INSTRUCTION >>
Where a line contains "OS X platform;", start there and write out that line and each one after it, word for word, through the final line of the entries; add nothing else.

───── DATASET RECORDS

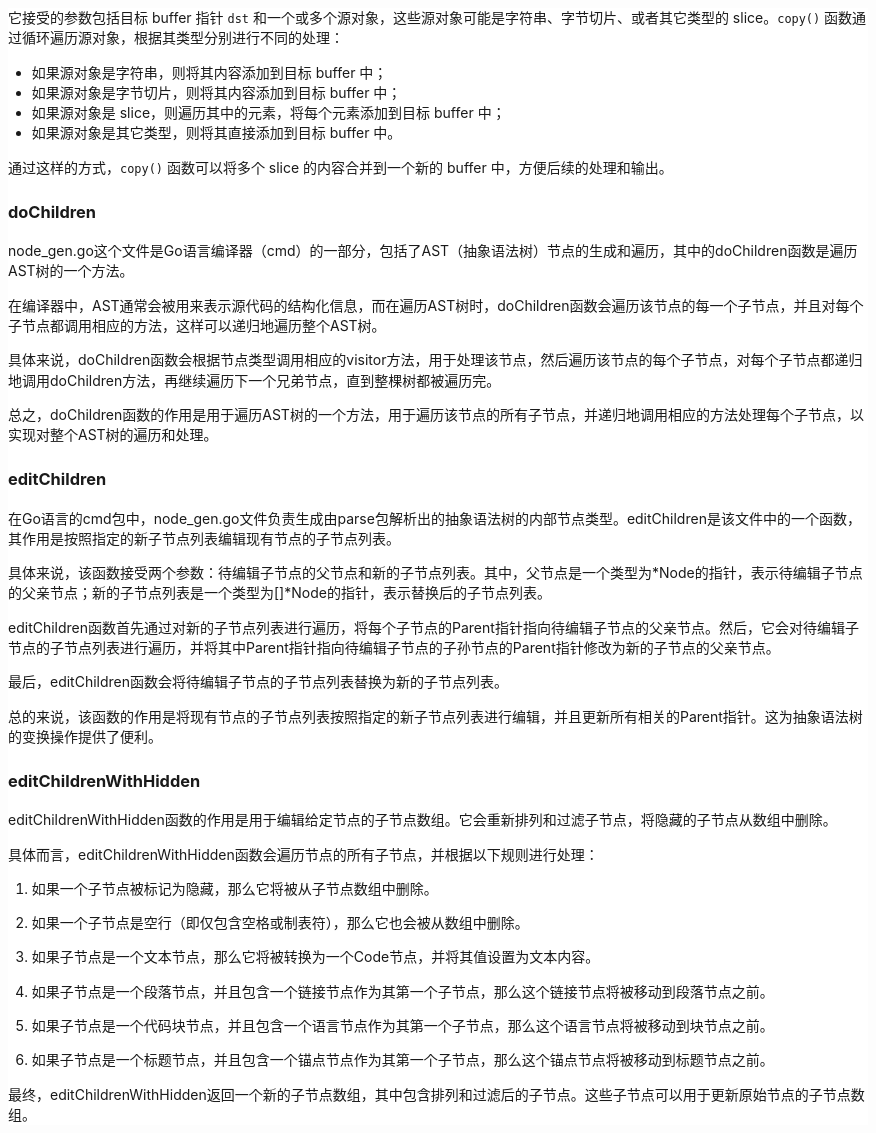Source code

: 它接受的参数包括目标 buffer 指针 `dst` 和一个或多个源对象，这些源对象可能是字符串、字节切片、或者其它类型的 slice。`copy()` 函数通过循环遍历源对象，根据其类型分别进行不同的处理：

- 如果源对象是字符串，则将其内容添加到目标 buffer 中；
- 如果源对象是字节切片，则将其内容添加到目标 buffer 中；
- 如果源对象是 slice，则遍历其中的元素，将每个元素添加到目标 buffer 中；
- 如果源对象是其它类型，则将其直接添加到目标 buffer 中。

通过这样的方式，`copy()` 函数可以将多个 slice 的内容合并到一个新的 buffer 中，方便后续的处理和输出。



### doChildren

node_gen.go这个文件是Go语言编译器（cmd）的一部分，包括了AST（抽象语法树）节点的生成和遍历，其中的doChildren函数是遍历AST树的一个方法。

在编译器中，AST通常会被用来表示源代码的结构化信息，而在遍历AST树时，doChildren函数会遍历该节点的每一个子节点，并且对每个子节点都调用相应的方法，这样可以递归地遍历整个AST树。

具体来说，doChildren函数会根据节点类型调用相应的visitor方法，用于处理该节点，然后遍历该节点的每个子节点，对每个子节点都递归地调用doChildren方法，再继续遍历下一个兄弟节点，直到整棵树都被遍历完。

总之，doChildren函数的作用是用于遍历AST树的一个方法，用于遍历该节点的所有子节点，并递归地调用相应的方法处理每个子节点，以实现对整个AST树的遍历和处理。



### editChildren

在Go语言的cmd包中，node_gen.go文件负责生成由parse包解析出的抽象语法树的内部节点类型。editChildren是该文件中的一个函数，其作用是按照指定的新子节点列表编辑现有节点的子节点列表。

具体来说，该函数接受两个参数：待编辑子节点的父节点和新的子节点列表。其中，父节点是一个类型为*Node的指针，表示待编辑子节点的父亲节点；新的子节点列表是一个类型为[]*Node的指针，表示替换后的子节点列表。

editChildren函数首先通过对新的子节点列表进行遍历，将每个子节点的Parent指针指向待编辑子节点的父亲节点。然后，它会对待编辑子节点的子节点列表进行遍历，并将其中Parent指针指向待编辑子节点的子孙节点的Parent指针修改为新的子节点的父亲节点。

最后，editChildren函数会将待编辑子节点的子节点列表替换为新的子节点列表。

总的来说，该函数的作用是将现有节点的子节点列表按照指定的新子节点列表进行编辑，并且更新所有相关的Parent指针。这为抽象语法树的变换操作提供了便利。



### editChildrenWithHidden

editChildrenWithHidden函数的作用是用于编辑给定节点的子节点数组。它会重新排列和过滤子节点，将隐藏的子节点从数组中删除。

具体而言，editChildrenWithHidden函数会遍历节点的所有子节点，并根据以下规则进行处理：

1. 如果一个子节点被标记为隐藏，那么它将被从子节点数组中删除。

2. 如果一个子节点是空行（即仅包含空格或制表符），那么它也会被从数组中删除。

3. 如果子节点是一个文本节点，那么它将被转换为一个Code节点，并将其值设置为文本内容。

4. 如果子节点是一个段落节点，并且包含一个链接节点作为其第一个子节点，那么这个链接节点将被移动到段落节点之前。

5. 如果子节点是一个代码块节点，并且包含一个语言节点作为其第一个子节点，那么这个语言节点将被移动到块节点之前。

6. 如果子节点是一个标题节点，并且包含一个锚点节点作为其第一个子节点，那么这个锚点节点将被移动到标题节点之前。

最终，editChildrenWithHidden返回一个新的子节点数组，其中包含排列和过滤后的子节点。这些子节点可以用于更新原始节点的子节点数组。
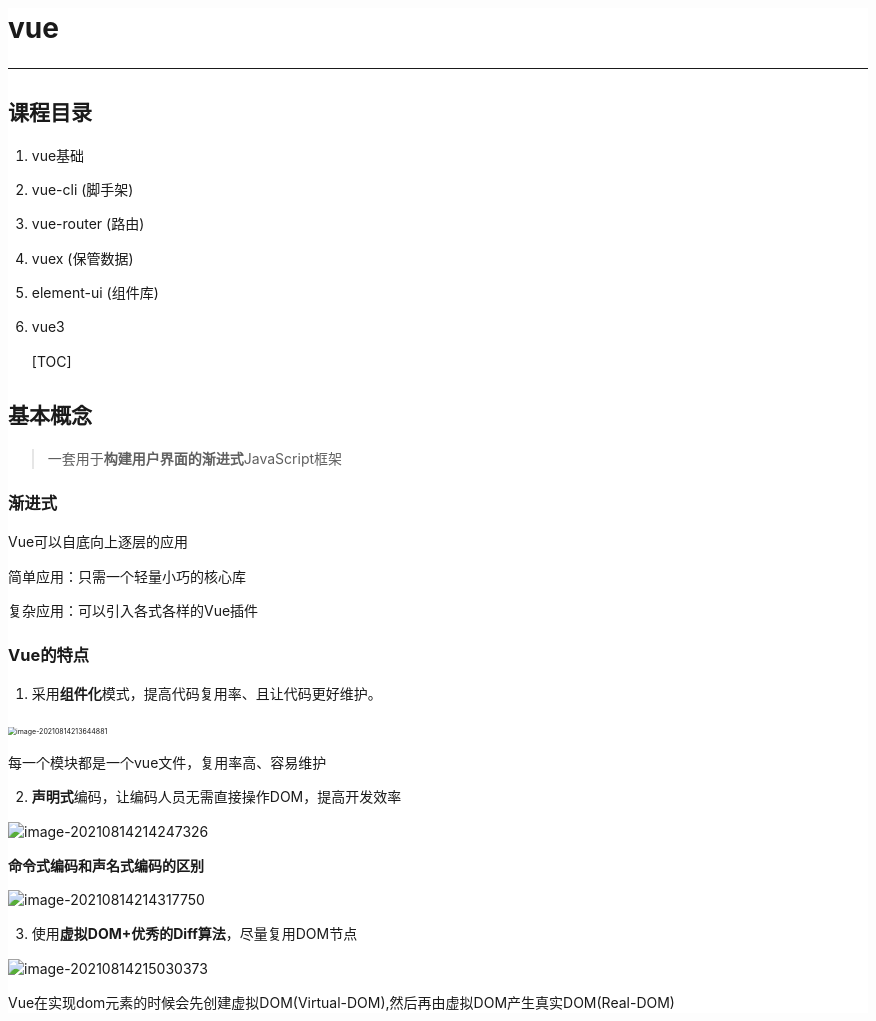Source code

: # vue

------

## 课程目录

1. vue基础

2. vue-cli (脚手架)

3. vue-router (路由)

4. vuex (保管数据)

5. element-ui (组件库)

6. vue3

   [TOC]

   

## 基本概念

> 一套用于**构建用户界面的渐进式**JavaScript框架

### 渐进式

Vue可以自底向上逐层的应用

简单应用：只需一个轻量小巧的核心库

复杂应用：可以引入各式各样的Vue插件

### Vue的特点

1. 采用**组件化**模式，提高代码复用率、且让代码更好维护。

<img src="C:\Users\22135\AppData\Roaming\Typora\typora-user-images\image-20210814213644881.png" alt="image-20210814213644881" style="zoom:50%;" />

每一个模块都是一个vue文件，复用率高、容易维护

2. **声明式**编码，让编码人员无需直接操作DOM，提高开发效率

![image-20210814214247326](C:\Users\22135\AppData\Roaming\Typora\typora-user-images\image-20210814214247326.png)

**命令式编码和声名式编码的区别**

![image-20210814214317750](C:\Users\22135\AppData\Roaming\Typora\typora-user-images\image-20210814214317750.png)

3. 使用**虚拟DOM+**优秀的**Diff算法**，尽量复用DOM节点 

![image-20210814215030373](C:\Users\22135\AppData\Roaming\Typora\typora-user-images\image-20210814215030373.png)

Vue在实现dom元素的时候会先创建虚拟DOM(Virtual-DOM),然后再由虚拟DOM产生真实DOM(Real-DOM)
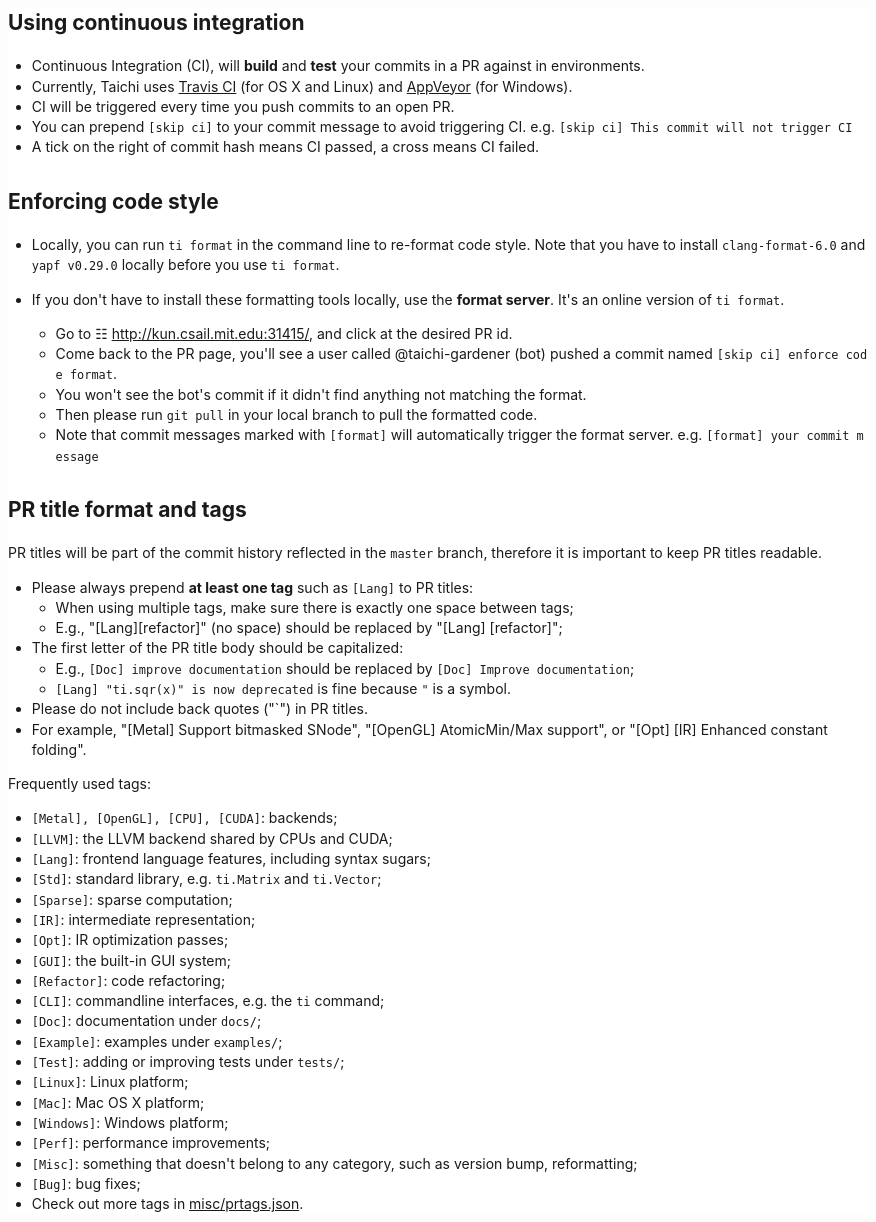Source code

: ## Using continuous integration

- Continuous Integration (CI), will **build** and **test** your commits in a PR against in environments.
- Currently, Taichi uses [Travis CI](https://travis-ci.org) (for OS X and Linux) and [AppVeyor](https://www.appveyor.com) (for Windows).
- CI will be triggered every time you push commits to an open PR.
- You can prepend `[skip ci]` to your commit message to avoid triggering CI. e.g. `[skip ci] This commit will not trigger CI`
- A tick on the right of commit hash means CI passed, a cross means CI failed.

## Enforcing code style

- Locally, you can run `ti format` in the command line to re-format code style. Note that you have to install `clang-format-6.0` and `yapf v0.29.0` locally before you use `ti format`.

- If you don't have to install these formatting tools locally, use the **format server**. It\'s an online version of `ti format`.

  - Go to ☷ <http://kun.csail.mit.edu:31415/>, and click at the desired PR id.
  - Come back to the PR page, you'll see a user called \@taichi-gardener (bot) pushed a commit named `[skip ci] enforce code format`.
  - You won't see the bot's commit if it didn't find anything not matching the format.
  - Then please run `git pull` in your local branch to pull the formatted code.
  - Note that commit messages marked with `[format]` will automatically trigger the format server. e.g. `[format] your commit message`

## PR title format and tags

PR titles will be part of the commit history reflected in the `master` branch, therefore it is important to keep PR titles readable.

- Please always prepend **at least one tag** such as `[Lang]` to PR titles:
  - When using multiple tags, make sure there is exactly one space between tags;
  - E.g., \"\[Lang\]\[refactor\]\" (no space) should be replaced by \"\[Lang\] \[refactor\]\";
- The first letter of the PR title body should be capitalized:
  - E.g., `[Doc] improve documentation` should be replaced by `[Doc] Improve documentation`;
  - `[Lang] "ti.sqr(x)" is now deprecated` is fine because `"` is a symbol.
- Please do not include back quotes (\"\`\") in PR titles.
- For example, \"\[Metal\] Support bitmasked SNode\", \"\[OpenGL\] AtomicMin/Max support\", or \"\[Opt\] \[IR\] Enhanced constant folding\".

Frequently used tags:

- `[Metal], [OpenGL], [CPU], [CUDA]`: backends;
- `[LLVM]`: the LLVM backend shared by CPUs and CUDA;
- `[Lang]`: frontend language features, including syntax sugars;
- `[Std]`: standard library, e.g. `ti.Matrix` and `ti.Vector`;
- `[Sparse]`: sparse computation;
- `[IR]`: intermediate representation;
- `[Opt]`: IR optimization passes;
- `[GUI]`: the built-in GUI system;
- `[Refactor]`: code refactoring;
- `[CLI]`: commandline interfaces, e.g. the `ti` command;
- `[Doc]`: documentation under `docs/`;
- `[Example]`: examples under `examples/`;
- `[Test]`: adding or improving tests under `tests/`;
- `[Linux]`: Linux platform;
- `[Mac]`: Mac OS X platform;
- `[Windows]`: Windows platform;
- `[Perf]`: performance improvements;
- `[Misc]`: something that doesn\'t belong to any category, such as version bump, reformatting;
- `[Bug]`: bug fixes;
- Check out more tags in [misc/prtags.json](https://github.com/taichi-dev/taichi/blob/master/misc/prtags.json).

──────────

EXERCISE RESULT >>
- `[Mac]`: Mac OS X platform;
- `[Windows]`: Windows platform;
- `[Perf]`: performance improvements;
- `[Misc]`: something that doesn\'t belong to any category, such as version bump, reformatting;
- `[Bug]`: bug fixes;
- Check out more tags in [misc/prtags.json](https://github.com/taichi-dev/taichi/blob/master/misc/prtags.json).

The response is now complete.